So far, this is still on the wish-list.
But now I have been to Las Fallas, Valencia's surreal celebration in honour of St Joseph, I feel I have fulfilled that ambition, in a peculiar way. For, like most, I imagine any war zone is filled with the sounds of bombs, artillery and gunfire.
And the man-made cacophony of Las Fallas must rival the soundscape of any of the world's forgotten war zones on a bad day.
Of course, describing noise on a page is a hard thing to do; the ear-splitting reality cannot be beaten.
But, put it this way, seasoned falleros – regulars at Las Fallas - tell you ear-plugs are a waste of time, as even the best offer no protection from the earth-shattering boom. Your entire body shakes as these monstrous fireworks reverberate around the city relentlessly.

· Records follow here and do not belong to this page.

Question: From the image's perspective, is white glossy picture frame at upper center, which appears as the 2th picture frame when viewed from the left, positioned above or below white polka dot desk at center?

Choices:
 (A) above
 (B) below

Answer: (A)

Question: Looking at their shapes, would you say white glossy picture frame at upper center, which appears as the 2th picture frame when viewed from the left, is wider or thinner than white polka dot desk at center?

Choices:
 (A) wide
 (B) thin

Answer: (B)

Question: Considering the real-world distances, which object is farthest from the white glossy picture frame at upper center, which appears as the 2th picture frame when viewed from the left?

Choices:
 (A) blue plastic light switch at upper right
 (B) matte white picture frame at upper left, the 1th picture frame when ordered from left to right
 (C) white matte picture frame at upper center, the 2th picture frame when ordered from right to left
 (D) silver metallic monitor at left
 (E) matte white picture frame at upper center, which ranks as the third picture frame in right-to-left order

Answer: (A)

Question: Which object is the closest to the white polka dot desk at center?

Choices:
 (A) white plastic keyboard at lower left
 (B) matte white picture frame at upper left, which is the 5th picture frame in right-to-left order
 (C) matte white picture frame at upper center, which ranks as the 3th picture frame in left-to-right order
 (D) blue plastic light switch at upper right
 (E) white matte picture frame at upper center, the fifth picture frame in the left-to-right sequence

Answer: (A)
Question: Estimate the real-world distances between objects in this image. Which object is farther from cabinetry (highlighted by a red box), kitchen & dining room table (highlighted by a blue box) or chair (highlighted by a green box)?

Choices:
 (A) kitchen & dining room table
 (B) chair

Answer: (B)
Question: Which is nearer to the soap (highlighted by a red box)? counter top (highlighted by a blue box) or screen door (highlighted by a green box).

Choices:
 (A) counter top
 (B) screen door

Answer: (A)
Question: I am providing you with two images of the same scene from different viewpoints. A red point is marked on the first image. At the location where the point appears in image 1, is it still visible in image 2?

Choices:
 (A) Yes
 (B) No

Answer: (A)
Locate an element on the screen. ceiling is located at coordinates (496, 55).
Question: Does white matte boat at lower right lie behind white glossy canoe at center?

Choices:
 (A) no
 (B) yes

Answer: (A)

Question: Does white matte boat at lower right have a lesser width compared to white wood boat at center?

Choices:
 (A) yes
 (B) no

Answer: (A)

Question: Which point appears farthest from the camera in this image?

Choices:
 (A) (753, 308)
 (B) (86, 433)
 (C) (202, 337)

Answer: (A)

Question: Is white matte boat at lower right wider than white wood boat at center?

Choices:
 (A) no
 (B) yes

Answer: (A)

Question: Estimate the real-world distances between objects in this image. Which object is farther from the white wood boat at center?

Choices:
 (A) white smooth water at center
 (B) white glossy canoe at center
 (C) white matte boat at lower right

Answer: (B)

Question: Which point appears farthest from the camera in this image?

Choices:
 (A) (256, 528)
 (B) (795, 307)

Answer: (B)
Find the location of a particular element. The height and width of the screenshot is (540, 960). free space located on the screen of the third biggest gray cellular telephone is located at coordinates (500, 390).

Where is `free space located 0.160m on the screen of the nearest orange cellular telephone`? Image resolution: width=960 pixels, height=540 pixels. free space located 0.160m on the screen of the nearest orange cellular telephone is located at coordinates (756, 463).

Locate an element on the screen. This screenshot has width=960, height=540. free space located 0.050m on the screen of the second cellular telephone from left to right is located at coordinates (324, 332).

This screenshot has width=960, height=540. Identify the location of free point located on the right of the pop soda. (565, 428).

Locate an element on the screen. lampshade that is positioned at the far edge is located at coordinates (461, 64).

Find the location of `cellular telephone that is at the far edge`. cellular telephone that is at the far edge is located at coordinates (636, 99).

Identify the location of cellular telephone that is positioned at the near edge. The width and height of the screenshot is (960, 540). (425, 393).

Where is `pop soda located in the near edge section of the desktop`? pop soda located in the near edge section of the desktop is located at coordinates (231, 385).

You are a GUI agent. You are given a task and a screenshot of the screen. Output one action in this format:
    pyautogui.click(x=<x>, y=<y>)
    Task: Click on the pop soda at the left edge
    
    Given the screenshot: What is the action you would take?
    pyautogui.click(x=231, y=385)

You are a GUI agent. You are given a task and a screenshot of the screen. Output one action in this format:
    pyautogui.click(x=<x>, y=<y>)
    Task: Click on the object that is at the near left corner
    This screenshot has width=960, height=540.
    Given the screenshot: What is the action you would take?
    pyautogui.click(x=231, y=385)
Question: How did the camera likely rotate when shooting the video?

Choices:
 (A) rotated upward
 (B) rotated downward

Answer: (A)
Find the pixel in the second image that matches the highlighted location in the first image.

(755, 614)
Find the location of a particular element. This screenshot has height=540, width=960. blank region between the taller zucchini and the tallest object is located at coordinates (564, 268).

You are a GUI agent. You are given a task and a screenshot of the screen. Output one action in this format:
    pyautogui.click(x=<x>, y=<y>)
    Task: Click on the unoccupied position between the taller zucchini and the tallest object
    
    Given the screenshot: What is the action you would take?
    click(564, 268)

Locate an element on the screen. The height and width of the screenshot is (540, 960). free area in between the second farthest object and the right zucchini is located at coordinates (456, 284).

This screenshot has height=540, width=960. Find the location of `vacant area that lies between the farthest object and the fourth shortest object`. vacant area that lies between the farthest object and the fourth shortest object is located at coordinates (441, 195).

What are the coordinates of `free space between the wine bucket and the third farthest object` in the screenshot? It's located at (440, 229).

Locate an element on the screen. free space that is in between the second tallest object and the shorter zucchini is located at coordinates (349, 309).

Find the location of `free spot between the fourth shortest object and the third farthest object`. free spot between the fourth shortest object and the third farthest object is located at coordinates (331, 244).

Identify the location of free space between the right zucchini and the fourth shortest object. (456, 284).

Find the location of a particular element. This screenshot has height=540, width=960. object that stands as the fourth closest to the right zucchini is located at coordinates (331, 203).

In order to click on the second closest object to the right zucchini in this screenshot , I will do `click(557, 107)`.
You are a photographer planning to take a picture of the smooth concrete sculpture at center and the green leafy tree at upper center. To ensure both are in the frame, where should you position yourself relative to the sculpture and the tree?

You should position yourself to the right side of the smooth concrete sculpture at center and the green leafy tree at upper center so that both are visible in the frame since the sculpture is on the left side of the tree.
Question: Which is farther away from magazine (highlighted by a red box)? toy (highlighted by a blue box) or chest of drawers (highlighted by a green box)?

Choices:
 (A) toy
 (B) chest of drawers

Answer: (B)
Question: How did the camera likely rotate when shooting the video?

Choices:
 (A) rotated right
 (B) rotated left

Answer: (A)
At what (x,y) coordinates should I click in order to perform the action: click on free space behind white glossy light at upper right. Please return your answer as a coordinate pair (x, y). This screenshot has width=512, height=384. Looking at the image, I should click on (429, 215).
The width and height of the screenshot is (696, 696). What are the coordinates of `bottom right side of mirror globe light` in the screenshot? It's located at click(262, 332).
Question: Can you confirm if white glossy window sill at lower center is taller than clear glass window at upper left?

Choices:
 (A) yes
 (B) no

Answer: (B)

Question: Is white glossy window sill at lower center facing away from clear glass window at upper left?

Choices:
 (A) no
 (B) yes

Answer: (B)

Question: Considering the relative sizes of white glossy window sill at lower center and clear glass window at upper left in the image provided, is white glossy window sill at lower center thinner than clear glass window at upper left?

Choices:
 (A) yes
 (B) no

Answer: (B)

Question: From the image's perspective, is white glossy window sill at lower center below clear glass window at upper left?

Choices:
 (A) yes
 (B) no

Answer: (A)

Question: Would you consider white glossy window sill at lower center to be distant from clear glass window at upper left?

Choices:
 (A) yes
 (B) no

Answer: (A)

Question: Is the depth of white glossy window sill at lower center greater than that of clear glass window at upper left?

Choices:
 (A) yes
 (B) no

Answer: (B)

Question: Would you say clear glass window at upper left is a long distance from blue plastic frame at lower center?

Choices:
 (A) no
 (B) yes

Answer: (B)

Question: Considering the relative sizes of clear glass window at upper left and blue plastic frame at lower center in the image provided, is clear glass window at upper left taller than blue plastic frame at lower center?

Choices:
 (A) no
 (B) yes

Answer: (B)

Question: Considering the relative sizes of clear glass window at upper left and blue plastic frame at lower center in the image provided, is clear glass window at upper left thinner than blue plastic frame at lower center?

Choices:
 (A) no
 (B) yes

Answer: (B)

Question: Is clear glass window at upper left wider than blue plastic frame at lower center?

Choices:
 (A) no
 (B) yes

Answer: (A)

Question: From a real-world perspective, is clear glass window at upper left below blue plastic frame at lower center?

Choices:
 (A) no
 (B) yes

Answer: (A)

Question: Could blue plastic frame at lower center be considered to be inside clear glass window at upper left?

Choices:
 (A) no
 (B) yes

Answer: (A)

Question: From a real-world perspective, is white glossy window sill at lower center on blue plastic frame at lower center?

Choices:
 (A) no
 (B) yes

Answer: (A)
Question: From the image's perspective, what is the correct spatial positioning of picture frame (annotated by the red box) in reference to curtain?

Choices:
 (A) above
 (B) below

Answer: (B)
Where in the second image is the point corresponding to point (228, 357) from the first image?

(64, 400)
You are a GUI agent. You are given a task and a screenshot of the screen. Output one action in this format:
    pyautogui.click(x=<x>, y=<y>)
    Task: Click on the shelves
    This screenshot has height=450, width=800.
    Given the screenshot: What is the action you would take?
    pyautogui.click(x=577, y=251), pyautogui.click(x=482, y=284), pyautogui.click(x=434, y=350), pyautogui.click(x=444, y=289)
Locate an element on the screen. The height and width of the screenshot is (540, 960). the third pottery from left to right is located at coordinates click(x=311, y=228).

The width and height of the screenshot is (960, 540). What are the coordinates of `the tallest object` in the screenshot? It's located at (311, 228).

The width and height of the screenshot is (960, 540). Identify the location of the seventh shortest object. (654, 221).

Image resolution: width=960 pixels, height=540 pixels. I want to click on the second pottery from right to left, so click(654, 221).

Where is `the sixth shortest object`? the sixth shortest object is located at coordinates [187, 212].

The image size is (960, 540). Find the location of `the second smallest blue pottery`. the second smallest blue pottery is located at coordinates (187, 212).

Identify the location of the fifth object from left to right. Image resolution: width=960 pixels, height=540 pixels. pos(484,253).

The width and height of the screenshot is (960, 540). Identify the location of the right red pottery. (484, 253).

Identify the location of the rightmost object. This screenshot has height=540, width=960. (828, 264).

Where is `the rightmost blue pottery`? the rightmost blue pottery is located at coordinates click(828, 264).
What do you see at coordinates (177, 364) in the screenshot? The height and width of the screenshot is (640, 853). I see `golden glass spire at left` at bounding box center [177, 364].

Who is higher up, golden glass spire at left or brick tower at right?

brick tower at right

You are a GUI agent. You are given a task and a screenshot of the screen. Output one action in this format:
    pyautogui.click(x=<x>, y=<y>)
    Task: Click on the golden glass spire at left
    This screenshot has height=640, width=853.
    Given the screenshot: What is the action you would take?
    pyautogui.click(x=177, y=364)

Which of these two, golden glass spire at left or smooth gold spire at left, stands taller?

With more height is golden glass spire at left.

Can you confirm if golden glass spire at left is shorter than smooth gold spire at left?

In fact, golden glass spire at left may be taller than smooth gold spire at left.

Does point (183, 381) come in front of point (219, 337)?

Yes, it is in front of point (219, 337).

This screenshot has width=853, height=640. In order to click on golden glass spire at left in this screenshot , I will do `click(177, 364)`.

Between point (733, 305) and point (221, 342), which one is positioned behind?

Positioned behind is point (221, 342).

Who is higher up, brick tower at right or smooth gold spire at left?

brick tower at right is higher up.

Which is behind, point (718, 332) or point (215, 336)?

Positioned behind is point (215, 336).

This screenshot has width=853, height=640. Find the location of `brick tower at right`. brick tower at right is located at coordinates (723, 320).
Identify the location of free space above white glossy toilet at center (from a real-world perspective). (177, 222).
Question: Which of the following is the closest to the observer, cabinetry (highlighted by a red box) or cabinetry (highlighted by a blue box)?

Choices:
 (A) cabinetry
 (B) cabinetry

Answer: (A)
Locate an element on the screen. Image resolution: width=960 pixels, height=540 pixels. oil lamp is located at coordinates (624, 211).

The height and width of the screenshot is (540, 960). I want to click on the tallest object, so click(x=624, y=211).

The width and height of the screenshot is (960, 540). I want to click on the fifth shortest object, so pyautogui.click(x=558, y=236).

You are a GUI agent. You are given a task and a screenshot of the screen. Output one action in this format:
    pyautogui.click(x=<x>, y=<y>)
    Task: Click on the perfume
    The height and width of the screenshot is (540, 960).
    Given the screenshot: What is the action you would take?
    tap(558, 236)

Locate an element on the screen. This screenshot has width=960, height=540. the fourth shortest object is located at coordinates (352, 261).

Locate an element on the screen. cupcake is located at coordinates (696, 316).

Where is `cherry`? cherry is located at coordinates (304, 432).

Filming la quema at the end of las fallas
The best thing to do as the furore reaches it peak, during what is called las mascletas – the carefully orchestrated explosion of hundreds of sound fireworks – is open your mouth, so the sound can pass through your body.
So as you stand engulfed in clouds of smoke as the fireworks go off around you, you remain like some kind of goldfish in an effort to save your eardrums.
Away from the deafening noise, you are struck at almost every street corner by the huge, surreal and highly-imaginative papier mache figures satirizing society and current politics.